Само собой, на такую представительную жизнь нужны были поначалу сотни тысяч, а потом и миллионы. И он запускал руку в государственную казну и брал — да брал взятки! Но не для себя: для царя брал. Александр Данилович недовольно покосился на большой портрет Петра I кисти славного француза Натуара. На портрете Пётр грозно топорщил усики.
У Александра Даниловича заныла спина. Подошёл к печке-голландке, погрел косточки. Сколько раз прохаживалась царская дубинка по этой спине! А ведь всё, кажись, для его счастья делал. Какие виктории над шведом одерживал: Калиш, Штеттин, Фридрихштадт! Да и под Лесной и Полтавой кто, как не он, отличился! Так что чин фельдмаршала он своей знатной воинской славой заслужил. Ну а что взятки брал, так он не токмо взятки, но и многие шведские фортеции брал, и к тому, и к другому причастен, причастен! Это Пашка Ягужинский ни разу в жизни войска не водил, а туда же: генерал-прокурор, государево око!
Ягужинский последнее время был для Александра Даниловича яко зубная боль, при одном его имени светлейшего начинало трясти как в лихорадке. И ведь с мелочей началось. Ну, подумаешь, пощипал он казачков, округлил свои местности под Почепом. Дело обычное. Так нет же, Пашка Ягужинский сразу государю о жалобе казаков объявил, и притом улучил час, когда благодетель и отец Отечества пребывал в великом гневе. Сразу же на Украину следственную комиссию снарядил во главе с этой великой царской ищейкой Сашкой Румянцевым, и закрутилось дело. Тут и всплыли вдруг гульдены, так, мелочишка, отложенная им на крайний случай в амстердамский банк!.. Александр Данилович зябко Поёжился, поглядел на чистый лист бумаги: надобно звать секретаря и писать царю объяснение. Оно конечно, можно сказать, что гульдены те отложены для поездки в путешествие, скажем, в Англию. Ведь ежели государь действительный член Французской Академии наук, то и он не лыком шит: после Полтавской виктории сам славный Ньютон сообщил из Лондона, что избран он Александр Данилович Меншиков, почётным членом Королевского общества естествоиспытателей. Так что можно написать, что деньги те положены в амстердамский банк для науки...
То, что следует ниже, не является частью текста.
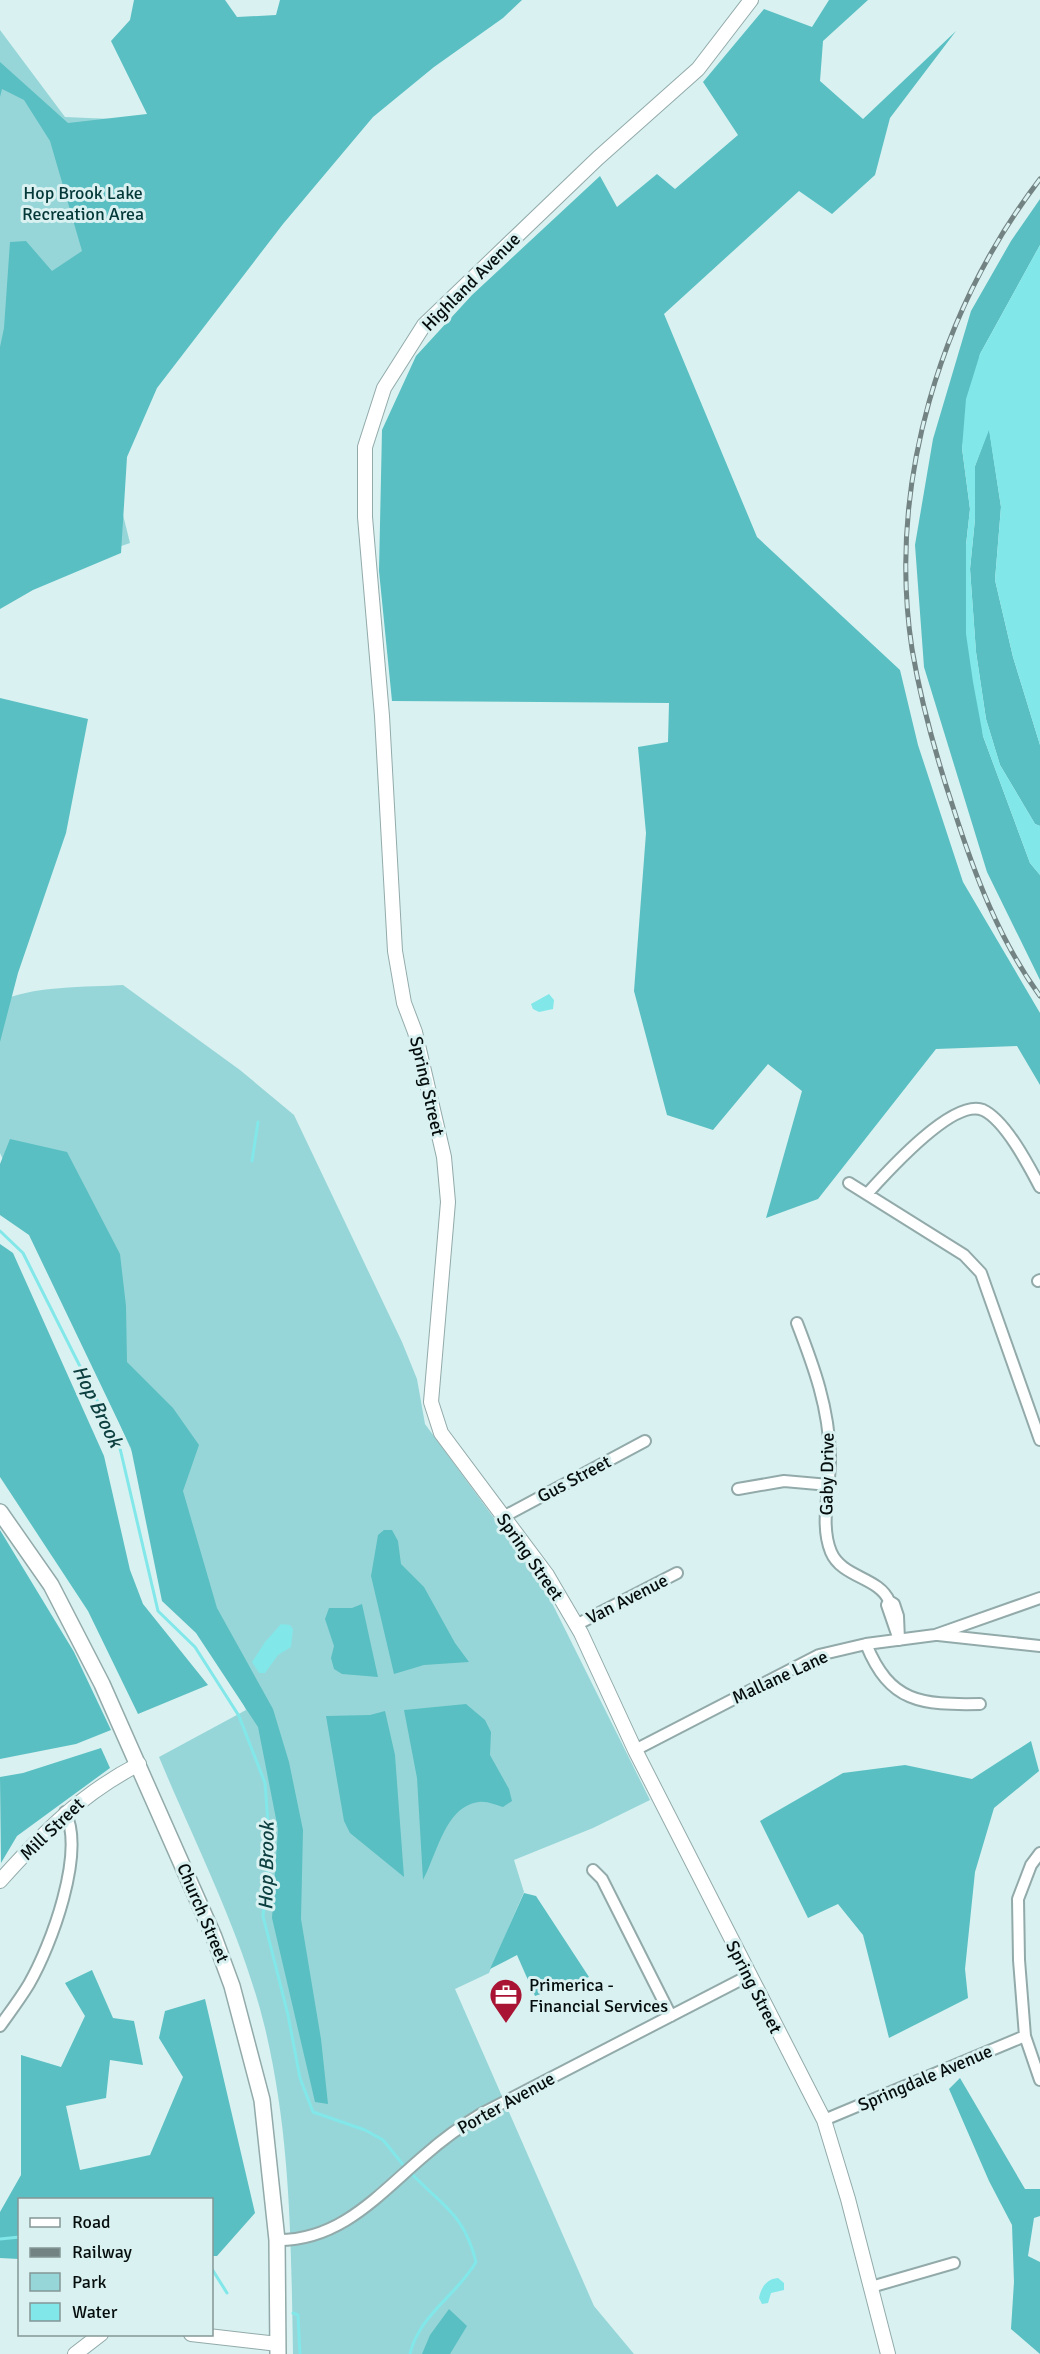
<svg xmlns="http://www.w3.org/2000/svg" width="1040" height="2354" viewBox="0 0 1040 2354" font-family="Signika,sans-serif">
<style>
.green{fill:#97d6d8}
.forest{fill:#59bfc2}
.water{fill:#81e7e9}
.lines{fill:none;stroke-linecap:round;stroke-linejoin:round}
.stream{stroke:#81e7e9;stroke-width:3}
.street-casing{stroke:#93aaaa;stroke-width:14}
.secondary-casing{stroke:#93aaaa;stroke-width:16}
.primary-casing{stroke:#93aaaa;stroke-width:18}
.street{stroke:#fff;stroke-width:10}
.secondary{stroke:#fff;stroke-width:14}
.primary{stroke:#fff;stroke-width:15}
.rail-casing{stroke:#738383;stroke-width:5}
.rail{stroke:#d9f1f1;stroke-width:3;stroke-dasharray:9;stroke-linecap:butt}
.labels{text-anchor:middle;stroke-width:6;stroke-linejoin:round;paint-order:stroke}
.park-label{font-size:18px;fill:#053839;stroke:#d9f1f1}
.street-label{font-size:18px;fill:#060d0d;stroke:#d9f1f1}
.poi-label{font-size:18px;fill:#060d0d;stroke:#d9f1f1;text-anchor:start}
.water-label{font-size:20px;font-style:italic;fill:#0f4041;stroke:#d9f1f1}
</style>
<rect width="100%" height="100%" fill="#d9f1f1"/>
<!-- green -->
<path class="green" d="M0,30L65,117L229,124L82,350L130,543L21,581L0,608Z
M123,985L240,1070L294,1115L402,1342L417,1379L425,1424L543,1585L650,1800L593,1828L514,1860L524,1892L489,1973L455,1989L594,2306L634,2354H293C291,2242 291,2138 265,2028C242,1934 196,1846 159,1757L246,1710L0,1153V1002C26,986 91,987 123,985Z"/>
<!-- forest -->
<path class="forest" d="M134,0H225L237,17L276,15L280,0H522L503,18L434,67L373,117L283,224L157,388L127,457L121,553L33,590L0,609V347L4,328L10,242L26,241L52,271L82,251L50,141L24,100L2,89L0,97V62L68,123L147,114L111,41L130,20Z
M829,0H868L823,41L820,81L863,119L956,31L890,118L875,175L832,214L799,191L664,314L757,537L900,670L918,745L963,882L1040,1013V1085L1017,1046L936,1049L818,1199L766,1218L802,1091L768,1064L713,1130L667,1115L634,991L646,833L638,747L668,742L669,703L392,701L379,571L382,430L416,356L472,295L600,176L617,207L657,174L675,189L738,135L703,82L764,9L812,27Z
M1040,199V245L980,354L962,448L970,509L966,545L983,736L1030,863L1040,875V980L987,872L924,667L915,545L933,439L971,311L1011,241Z
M989,428L1001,507L995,580L1013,657L1040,745V826L1035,824L1000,765L986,719L976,652L970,569L975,519V466Z
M0,698L88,719L66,833L18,973L0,1042Z
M10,1139L67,1152L120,1254L126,1306L127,1362L173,1408L199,1445L183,1491L217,1608L273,1709L289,1762L303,1830L301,1919L321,2039L328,2104L315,2102L272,1918L278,1829L258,1727L196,1633L162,1601L131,1448L29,1235L0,1215V1164Z
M0,1244L13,1253L104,1456L130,1570L143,1604L208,1685L138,1714L88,1611L0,1477Z
M0,1530L74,1652L111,1730L76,1744L0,1759Z
M384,1530H392L398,1541L401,1564L424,1587L455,1643L469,1662L424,1665L394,1674L371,1576L378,1535Z
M362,1604L378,1677L342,1674L334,1669L331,1658L334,1646L325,1619L329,1608H352Z
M466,1704L485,1720L491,1732L490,1755L509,1789L512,1801L503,1807C495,1805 488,1801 479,1802C445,1806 437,1855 423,1880L417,1778L404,1710Z
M385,1711L395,1755L404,1877L350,1833L344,1821L326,1716L370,1715Z
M1031,1741L1039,1771L994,1808L975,1872L965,1969L968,1998L889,2038L863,1935L838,1904L808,1918L760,1821L843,1773L905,1765L972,1779Z
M101,1748L110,1768L17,1836L1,1863L0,1777L23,1773Z
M524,1893L536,1896L589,1977L535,1996L517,1955L490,1969Z
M92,1970L113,2018L134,2021L143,2065L110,2060L106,2098L66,2106L80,2170L150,2155L183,2077L159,2038L165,2011L205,1999L255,2213L217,2256H212V2200H20L19,2259L0,2258V2212L21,2175V2055L61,2067L85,2016L65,1983Z
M960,2078L1025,2189H1040V2216L1034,2218L1028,2256L1040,2262V2354L1011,2329L1014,2282L1012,2225L989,2181L949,2089Z
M449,2309L467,2326L450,2354H422L430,2335Z"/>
<!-- water -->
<path class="water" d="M1040,245V745L1013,657L995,580L1001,507L989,430L975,466V519L970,569L976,652L986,719L1000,765L1035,824L1040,826V875L1030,863L983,736L973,682L966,634V545L970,509L962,448L966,399L980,354Z
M549,994L554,1000L553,1009L539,1012L533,1009L531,1004Z
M281,1624L290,1625L293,1629L291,1647L278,1655L265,1673H259L252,1662L265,1642Z
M778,2278L784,2283V2290L771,2293L768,2303L762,2304L759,2298C761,2288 766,2279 778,2278Z"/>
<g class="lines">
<!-- stream -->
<path class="stream" d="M252,1161L258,1122
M0,1231L23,1253L119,1444L158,1611L195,1647L239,1716L265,1783L270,1850L263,1916L288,2015L300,2078L313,2112L365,2130L383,2140L405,2167
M410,2172C442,2206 464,2213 476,2262C457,2295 419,2315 410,2354
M0,2239L20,2237
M212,2269L227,2293
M293,2313L298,2315L300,2354"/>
<defs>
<path id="street" d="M849,1183L964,1255L981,1273L1040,1440
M867,1194C886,1173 953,1098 983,1110C1005,1120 1029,1166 1040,1187
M1038,1281L1040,1280
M797,1323C814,1367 829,1408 830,1456C831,1487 819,1523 831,1552C842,1578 879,1577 889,1601
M738,1489L784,1481L829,1485
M503,1517L645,1441
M889,1601L894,1604L898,1616L899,1640L887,1605Z
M576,1625L677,1573
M938,1635L1040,1646
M866,1644C890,1703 921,1705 980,1704
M635,1750L819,1655L866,1644L935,1635L1040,1598
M1040,1853L1031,1865L1018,1899L1019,1960L1025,2036L1040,2080
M593,1870L602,1879L671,2016
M0,2026C10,2012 20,1999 29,1984C51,1946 86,1852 65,1812
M824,2120L1025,2036
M277,2240C341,2241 380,2193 425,2155C442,2140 461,2126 481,2114L748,1976
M871,2287L954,2263"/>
<path id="secondary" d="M751,0L698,69L598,158L424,325L384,388L365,447V517L382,716L395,951L404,1003L415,1032L444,1157L448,1202L431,1402L441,1433L547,1575L581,1633L635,1750L824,2120L848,2199L888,2354
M0,1881C43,1833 81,1794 139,1764
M191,2334L278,2344
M75,2354L101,2334"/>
<path id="primary" d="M0,1512L51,1585L102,1684L214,1937L232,1986L262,2100L277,2240L278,2354"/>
</defs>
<!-- street casing -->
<use href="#street" class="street-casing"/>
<!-- secondary casing -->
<use href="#secondary" class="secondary-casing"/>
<!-- primary casing -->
<use href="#primary" class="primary-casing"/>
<!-- street -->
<use href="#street" class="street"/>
<!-- secondary -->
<use href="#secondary" class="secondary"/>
<!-- primary -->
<use href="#primary" class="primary"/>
<defs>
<path id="rail" d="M1040,179C940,310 887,485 912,649C921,702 936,756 953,807C974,873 999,940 1040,996"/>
</defs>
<!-- rail casing -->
<use href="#rail" class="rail-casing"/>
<!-- rail -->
<use href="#rail" class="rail"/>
</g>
<!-- icons -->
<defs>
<symbol id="office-pin" viewBox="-11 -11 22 30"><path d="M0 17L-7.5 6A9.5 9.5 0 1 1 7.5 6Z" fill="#aa1434" stroke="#d9f1f1"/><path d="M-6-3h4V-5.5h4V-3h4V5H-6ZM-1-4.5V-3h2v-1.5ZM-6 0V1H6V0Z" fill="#fff"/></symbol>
</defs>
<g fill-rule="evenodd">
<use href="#office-pin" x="487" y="1976" width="38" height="52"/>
</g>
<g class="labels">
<!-- park labels -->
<g class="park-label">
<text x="83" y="199">Hop Brook Lake<tspan x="83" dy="21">Recreation Area</tspan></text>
</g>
<!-- street labels -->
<g class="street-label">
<text transform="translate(471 282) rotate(-45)" y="6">Highland Avenue</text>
<text transform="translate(427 1086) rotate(77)" y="6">Spring Street</text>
<text transform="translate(827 1474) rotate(-89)" y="6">Gaby Drive</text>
<text transform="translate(574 1479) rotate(-28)" y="6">Gus Street</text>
<text transform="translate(530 1557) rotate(55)" y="6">Spring Street</text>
<text transform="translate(627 1599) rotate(-27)" y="6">Van Avenue</text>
<text transform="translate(780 1677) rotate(-25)" y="6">Mallane Lane</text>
<text transform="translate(52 1829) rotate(-44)" y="6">Mill Street</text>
<text transform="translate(203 1913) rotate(67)" y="6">Church Street</text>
<text transform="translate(754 1987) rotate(63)" y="6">Spring Street</text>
<text transform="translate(925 2078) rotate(-23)" y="6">Springdale Avenue</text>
<text transform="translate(506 2103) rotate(-29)" y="6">Porter Avenue</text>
</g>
<!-- poi labels -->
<g class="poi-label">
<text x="529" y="1991">Primerica -<tspan x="529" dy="21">Financial Services</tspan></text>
</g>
<!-- water labels -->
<g class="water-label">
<text transform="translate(98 1406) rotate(64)" y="7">Hop Brook</text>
<text transform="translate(266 1866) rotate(-89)" y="7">Hop Brook</text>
</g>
</g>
<!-- legend -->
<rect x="18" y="2198" width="195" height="138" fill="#d9f1f1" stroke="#859696" stroke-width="1.5"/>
<rect x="30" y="2218" width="30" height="9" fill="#ffffff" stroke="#859696" stroke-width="1.5"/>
<text x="72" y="2228" font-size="18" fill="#060d0d">Road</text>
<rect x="30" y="2248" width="30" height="9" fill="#738383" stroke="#859696" stroke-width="1.5"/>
<text x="72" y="2258" font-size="18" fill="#060d0d">Railway</text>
<rect x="30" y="2273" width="30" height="18" fill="#97d6d8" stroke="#859696" stroke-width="1.5"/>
<text x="72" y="2288" font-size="18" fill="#060d0d">Park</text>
<rect x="30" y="2303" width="30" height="18" fill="#81e7e9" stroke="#859696" stroke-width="1.5"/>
<text x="72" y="2318" font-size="18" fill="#060d0d">Water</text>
</svg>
Александр Данилович хотел уже вызвать секретаря, дабы записал эти соображения, но опять покосился на портрет царя я крякнул: «Нет, не поверит хозяин! Да и Пашка Ягужинский ещё над ним посмеётся: ишь, мол, нашёлся учёный муж, буковки еле-еле выводит, через секретаря все приказы пишет, а туда же — почётный член учёного общества! То-то смеху будет! Нет-нет, здесь надобно иное...» Вдруг в дверь кабинета постучали, да не робко, а сильно и властно.
— Входи! — приказал Меншиков, сердито думая, что это секретаришка его беспокоит, но дверь распахнулась, и на пороге вырос глава Тайной канцелярии Пётр Андреевич Толстой.
«Неужто сам заявился меня арестовать?..» Сердце у светлейшего ёкнуло и куда-то упало. Но по тому, как Толстой по старинному обычаю поклонился хозяину в пояс, а затем учтиво осведомился о здоровье Александра Даниловича и его домочадцев, Меншиков понял: нет, здесь иное.
И впрямь, усевшись в покойное штофное кресло, пододвинутое хозяином поближе к печке-голландке, Толстой откашлялся и сказал, чуть-чуть шамкая, по-стариковски:
— А ведь я, Александр Данилович, оттуда, — показал он пальцем за вздувшуюся Неву, — из дворца!
— Ну и что там? — У Меншикова пересохло в горле.
Конечно, он знал через верных людей обо всём, что происходит сейчас в царском дворце, но его-то туда пускали ныне токмо с чёрного хода. А как бы надо быть сейчас рядом с мин херцем!
— Плохо, Александр Данилович, совсем плохо! — Толстой хрустнул белыми длинными пальцами. — Государь, почитай, при смерти, а завещания нет!